Before the days when developers would make stuff like Dragon Age 2 and Mass Effect 3, they made classic RPG goodness that brought together innovative gameplay with deep and intriguing storyline together in a well-balanced package of awesome. That was what Baldur’s Gate was when it first came out in 1998, which was a legendary year in PC gaming. Fourteen years after its first release, with expansion packs and a sequel behind it now, Overhaul Games, Atari, and Beamdog have put their heads together to come up with something that seemed impossible in this age — a faithful re-release.
This enhanced edition of Baldur’s Gate and the Tales of the Sword Coast expansion is not some reboot or reimagining of a classic, but the classic itself updated to look good in today’s standards.
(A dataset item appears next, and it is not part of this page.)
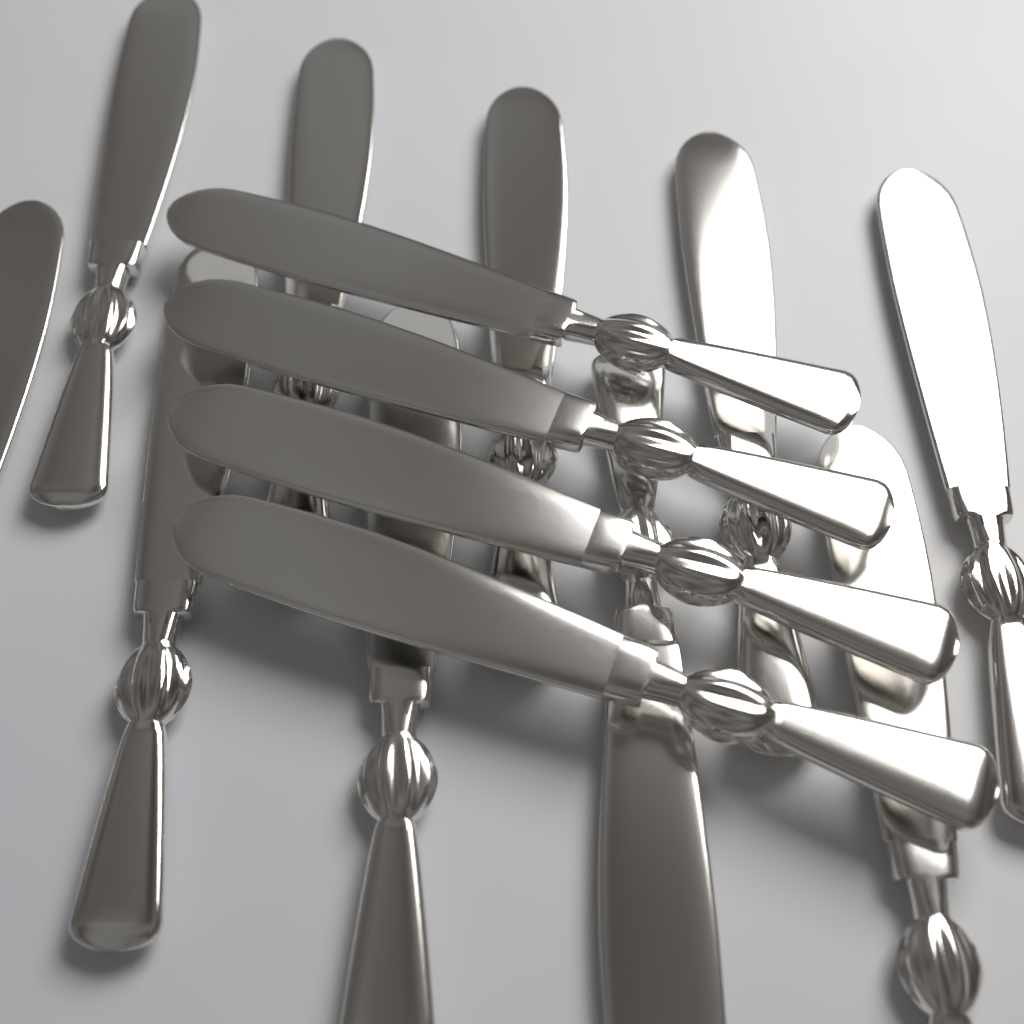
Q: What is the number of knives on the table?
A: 14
It serves to reintroduce the Forgotten Realms franchise to a new generation of RPG fans who want more beyond modern titles like Dragon Age and Skyrim. This is not just a history lesson about the origins of the genre, but the reinvigorating of the isometric computer role-playing game. This is the crossroad that connects the old with the new, bringing classic RPGs to a new age.
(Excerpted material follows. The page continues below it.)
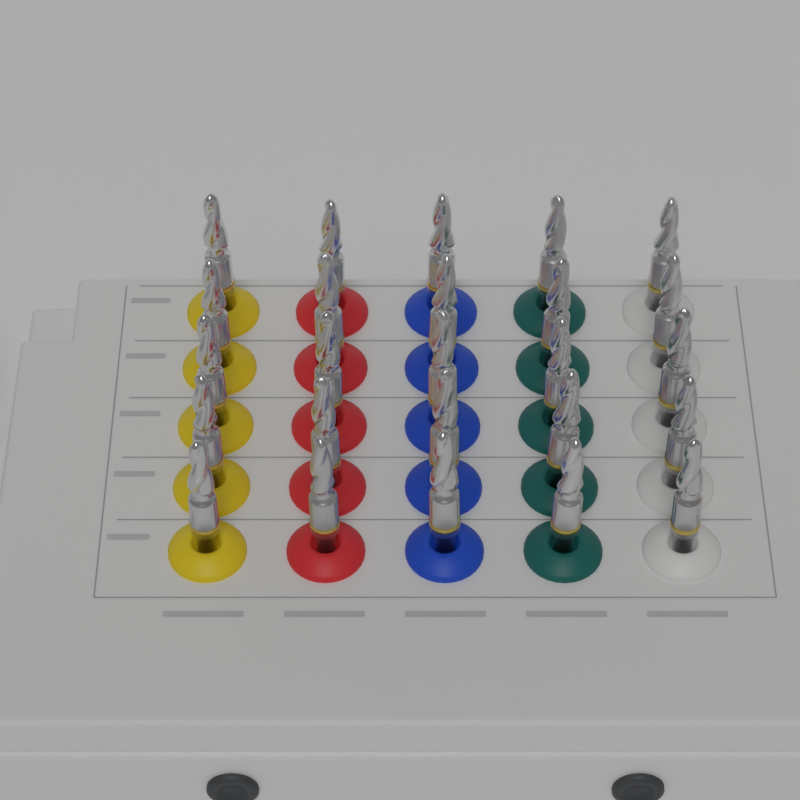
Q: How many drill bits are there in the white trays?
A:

In addition to the already great storyline that has stood the test of time, it has been made fresh with the addition of three new heroes to mix things up and give players more options to making up a team and playing with different builds. There is also the Black Pits arena that pits your characters against a multitude of challenges, so powergamers can truly test their creations against the worst that the game can throw at them. Beyond these new additions, it’s still the same isometric role playing game with the combat system where you can pause anytime to issue commands and implement tactics, which then became a trademark of Black Isle and its subsequent incarnations like Bioware, Obsidian, and Overhaul. It still follows the 2nd edition of the Dungeons and Dragons ruleset, so it doesn’t really stray from the original game.
Aside from being configured for hi-res, not much else makes the supposed enhancements obvious enough at first glance. You have to play it in order to get the full breadth of the improvements that have been added here. Perhaps it retains the rather pixelated look in order to not spoil the look and feel that the original game possesses. This does do a lot to keep the integrity of the game, as well as give long-time fans that nostalgic feel, and it’s not that pixelated anyway as it does look like an improvement over the original.
But nostalgia can only go so far these days, especially with all the new gamers craving for other things like shooting guns and shooting more guns. With the old user interface still intact, it may look unappealing to the kids who think that anything other than an uber-cool heads-up display is not a good user interface. But the thing is that once they do try this out, they may start taking to it due to its depth, thus exposing younger gamers to what older generations had raved about and inspire new trends and bring back old ones in game design. Perhaps this title wasn’t needed to be released, but it’s good that it did.
Hearken back to the good old days when stories were told in unbridled brilliance and gameplay complemented it with gusto. Not to say that newer games aren’t good at all, but so much can be said about games like Baldur’s Gate, wherein the narrative and gameplay experience were taken to unprecedented heights during its time.